La replica è un particolare
controllo metallografico che consiste nell’imprimere, su una superficie opportunamente preparata, un film plastico di modo da ottenere una micrografia “negativo” della superficie esaminata.
Il film di plastica, o di acetato di cellulosa, viene conservato e utilizzato per la successiva osservazione al microscopio, al fine di
determinare la struttura del campione in esame.
Perché e quando si utilizza il metodo della replica metallografica?
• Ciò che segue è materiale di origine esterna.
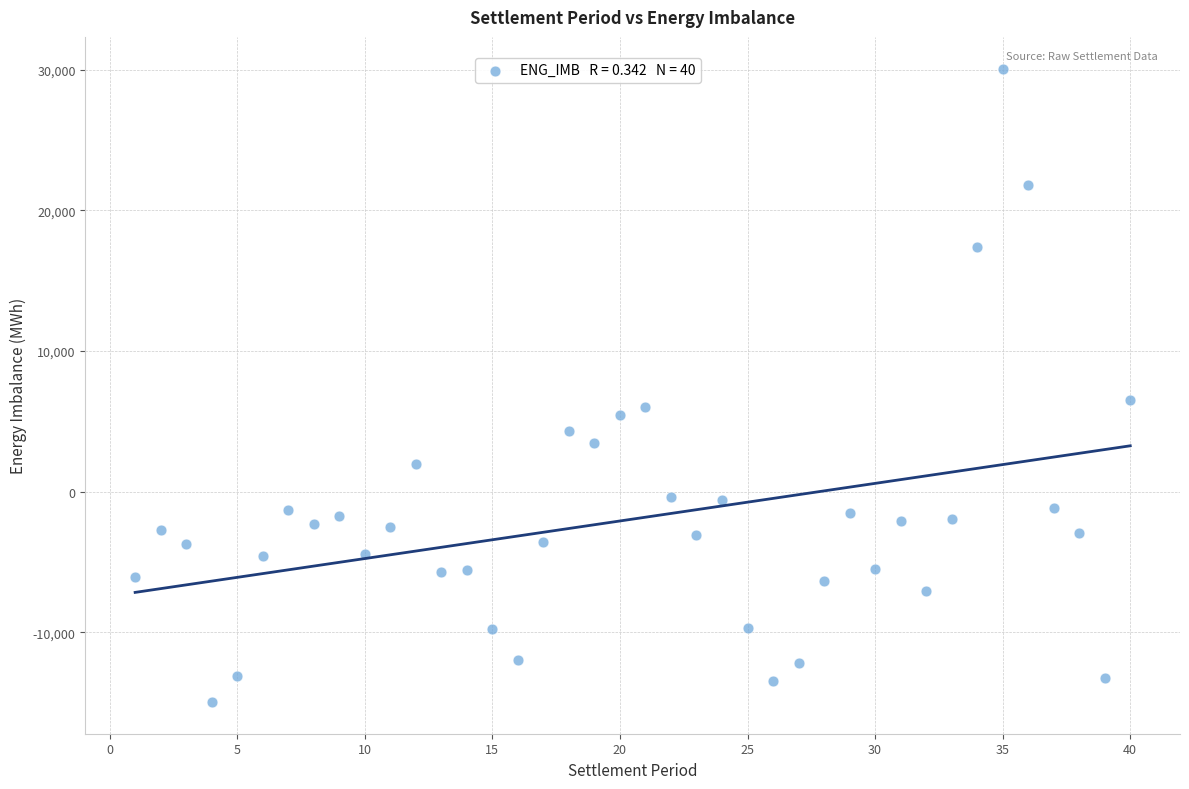

What is the range of X values (max minus min)?

39.0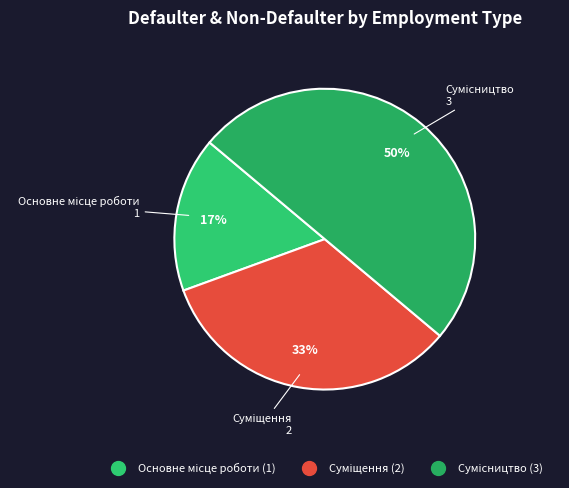

To the nearest percent, what is the average slice percentage?

33%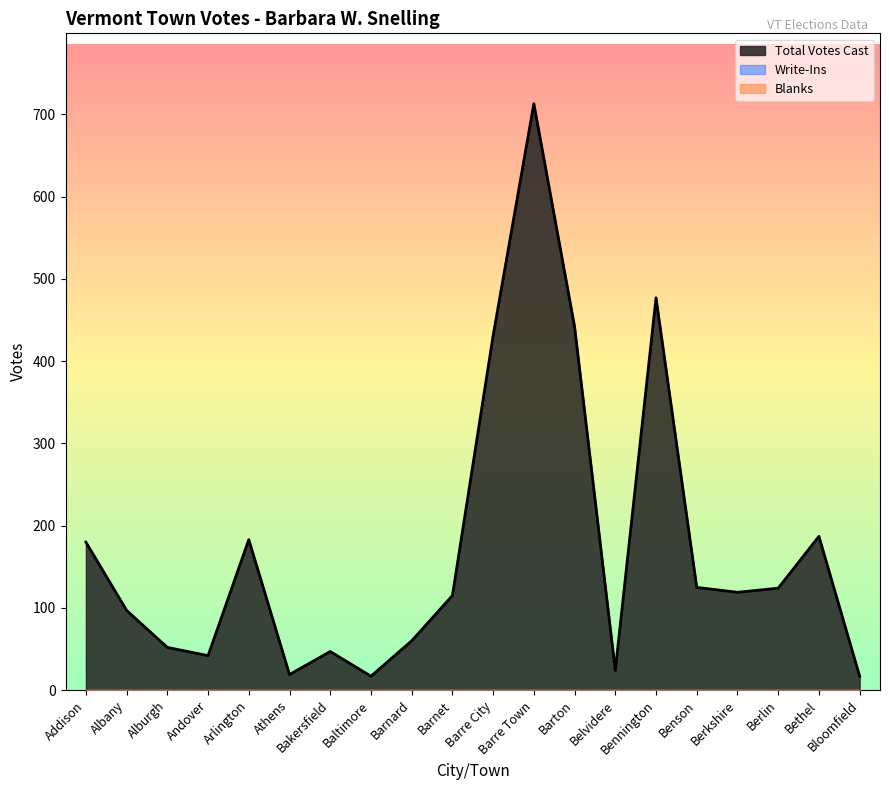

How many lines are shown in the chart?

3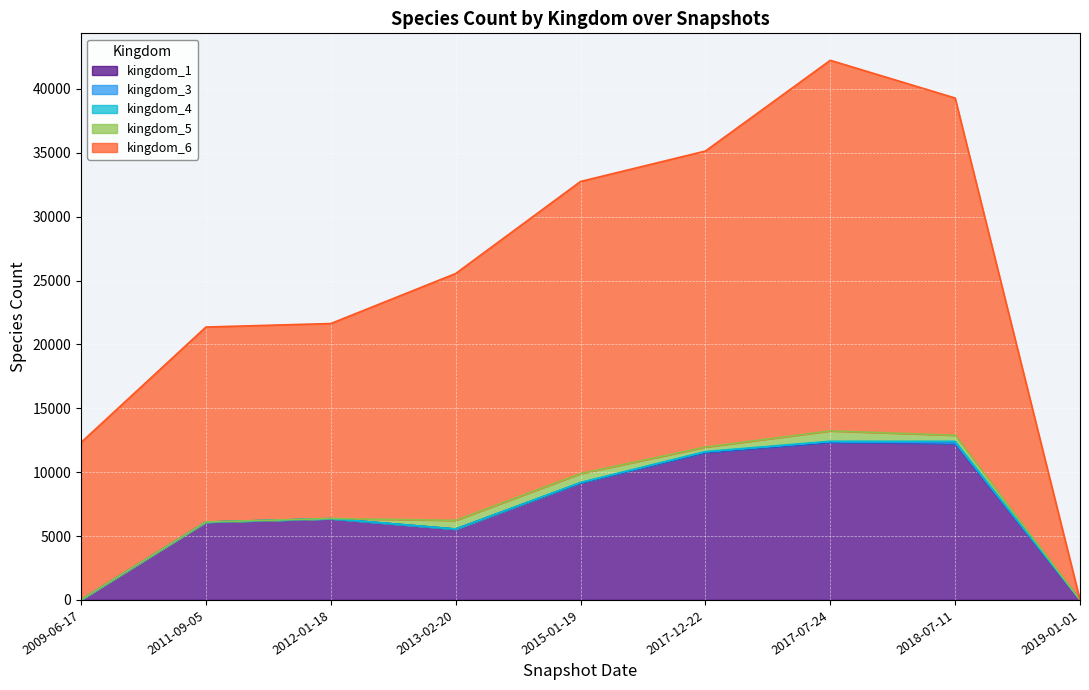

What are all the series names shown in the legend?

kingdom_1, kingdom_3, kingdom_4, kingdom_5, kingdom_6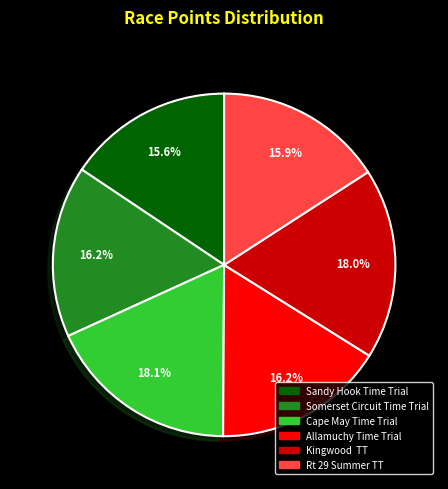

To the nearest percent, what is the difference between the largest and smallest slice percentages?

2%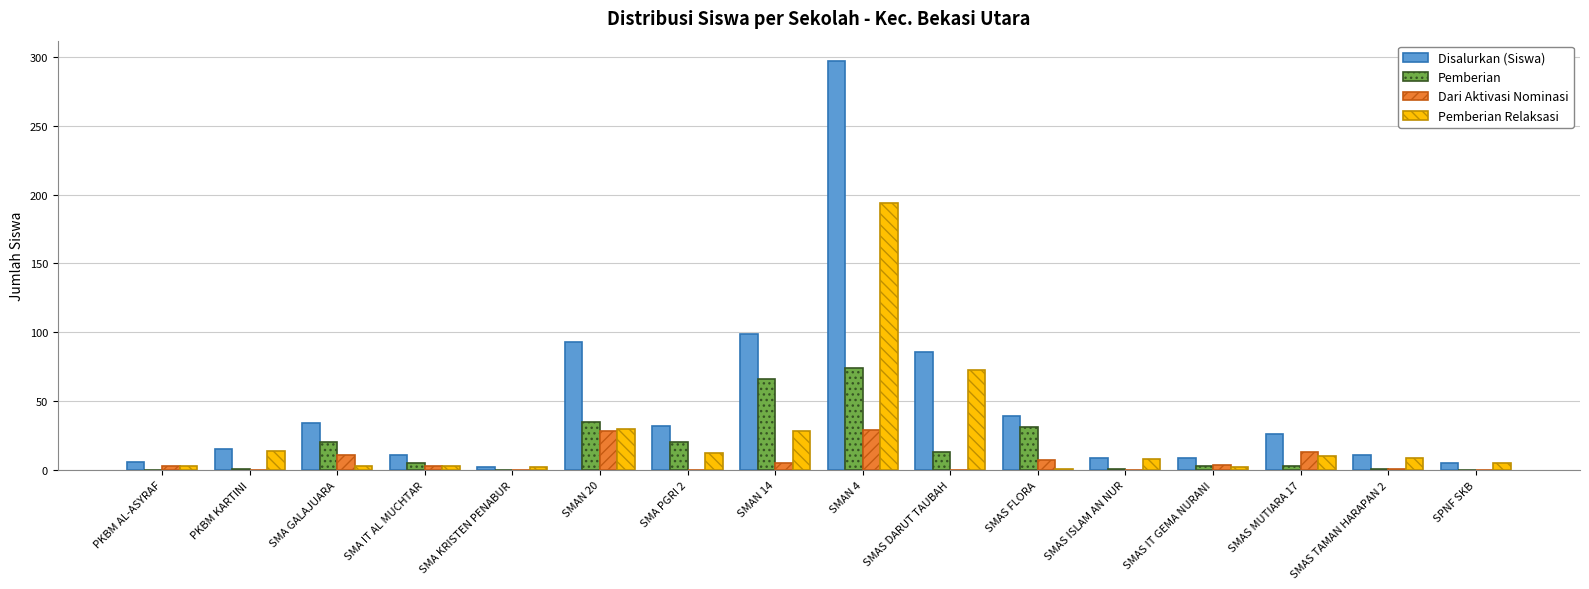

What is the sum of all Pemberian Relaksasi values?

397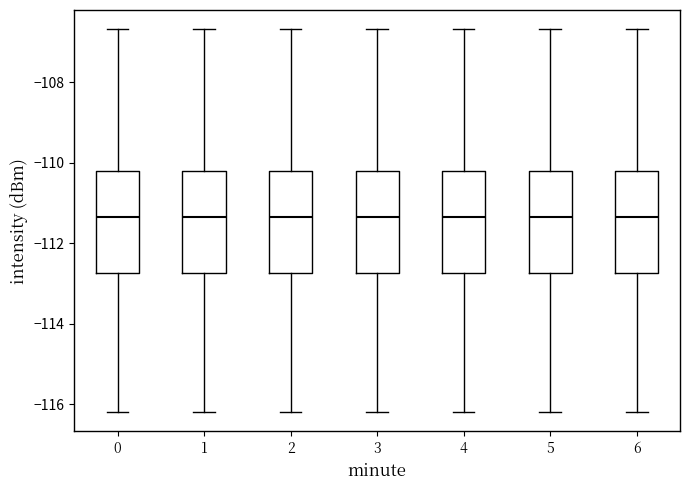

Reading left to right, read every box against the y-axis: the position of its median line, the range the box covers, and the ends of its whiskers. The values are not printed on the chart, so give them approximately, as read against the axis.

0: median -111.4, box -112.8 to -110.2, whiskers -116.2 to -106.6
1: median -111.4, box -112.8 to -110.2, whiskers -116.2 to -106.6
2: median -111.4, box -112.8 to -110.2, whiskers -116.2 to -106.6
3: median -111.4, box -112.8 to -110.2, whiskers -116.2 to -106.6
4: median -111.4, box -112.8 to -110.2, whiskers -116.2 to -106.6
5: median -111.4, box -112.8 to -110.2, whiskers -116.2 to -106.6
6: median -111.4, box -112.8 to -110.2, whiskers -116.2 to -106.6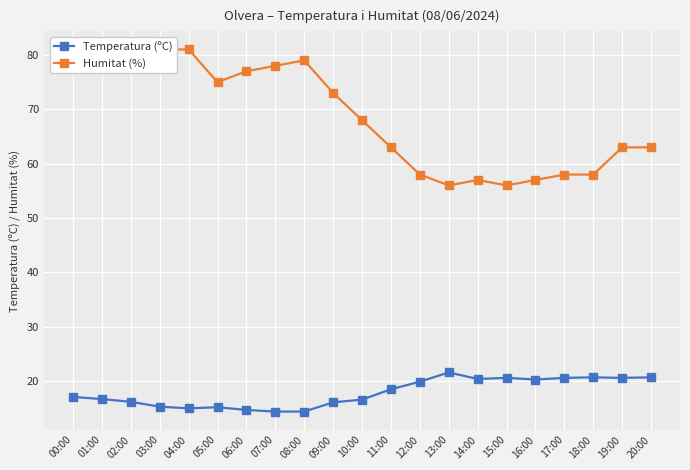

Which series has the widest spread of values?

Humitat (%)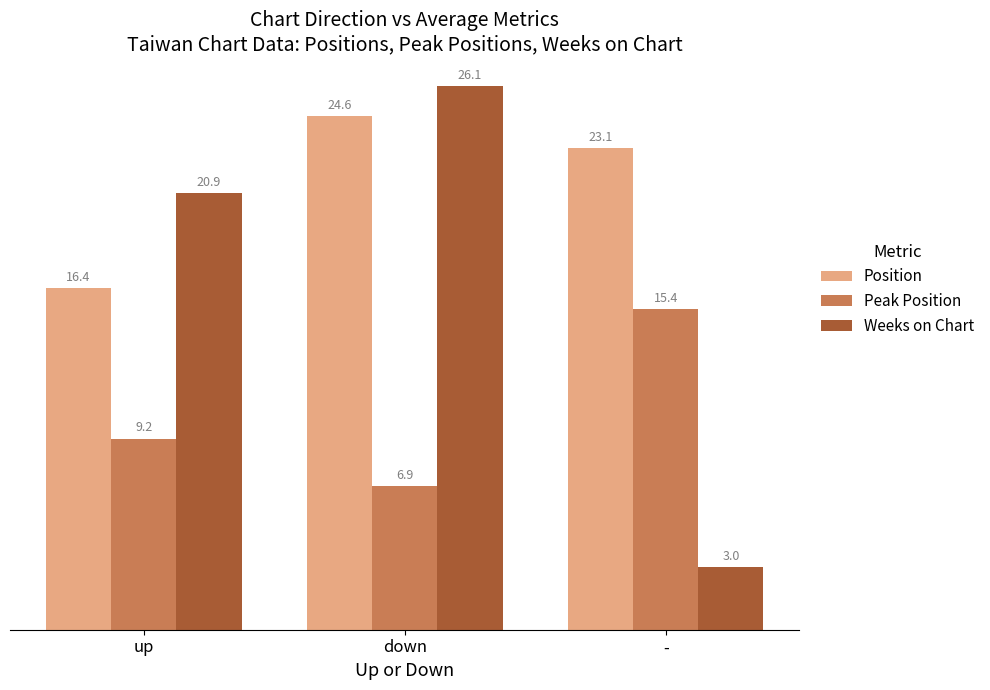

At which category is the sum across all series the highest?

down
Il controllo della microstruttura mediante replica metallografica è particolarmente adatto nei casi in cui si voglia eseguire il controllo direttamente sul pezzo, senza danneggiarlo. Esempi applicativi sono:
- componenti in esercizio in particolari condizioni di pressione e alta temperatura, al fine di valutare l’evoluzione microstrutturale e monitorare il fenomeno di creep;
- componenti saldati, per una valutazione della zona fusa (ZF) e della zona termicamente alterata (ZTA);
- materiali semilavorati, per verificarne lo stato superficiale prima delle lavorazioni successive;
- componenti prima di essere messi in esercizio, per avere una valutazione e registrazione della microstruttura di base, che verrà poi confrontata con i rilievi nelle ispezioni successive, al fine di controllare l’evoluzione e la vita residua del componente stesso.
Il principale svantaggio della metallografia mediante replica è la diminuzione in risoluzione della microstruttura rispetto al metodo tradizionale e la potenziale maggior presenza di artefatti che potrebbero interferire con l’analisi metallografica.
È particolarmente importante che le fasi di preparazione della superficie ispezionata, conservazione, osservazione al microscopio e valutazione della struttura siano eseguite da operatori esperti.
Quali sono i passaggi essenziali nel metodo della replica metallografica?
La prima fase è la preparazione della superficie del pezzo da osservare che può essere fatta per via manuale o per via elettrolitica.
Nel caso di lucidatura manuale, l’area oggetto di indagine deve essere dapprima pulita, eventualmente molata (ad esempio in caso di ossidi, vernici o altri strati superficiali depositati), e infine lucidata e levigata rispettivamente con carte abrasive e panni che consentano una finitura via via più elevata.
La lucidatura elettrolitica, invece, è effettuata con l’ausilio di una apposita lucidatrice che sfrutta l’azione combinata di una specifica soluzione (elettrolita) e di un apporto di corrente per lucidare una porzione di superficie da esaminare.
In entrambi i casi, sulla superficie così preparata si esegue l’attacco chimico metallografico, scelto in base al tipo di materiale e allo scopo dell’indagine.
Successivamente, un film plastico/acetato di cellulosa viene applicato e fatto aderire mediante opportuno solvente sull’area preparata. Il film, una volta asciugato completamente, viene rimosso con attenzione e adagiato su un vetrino per l’osservazione al microscopio e la conservazione della replica stessa.
La fase finale prevede l’osservazione al microscopio e la valutazione della microstruttura del materiale da parte di tecnici metallografi esperti.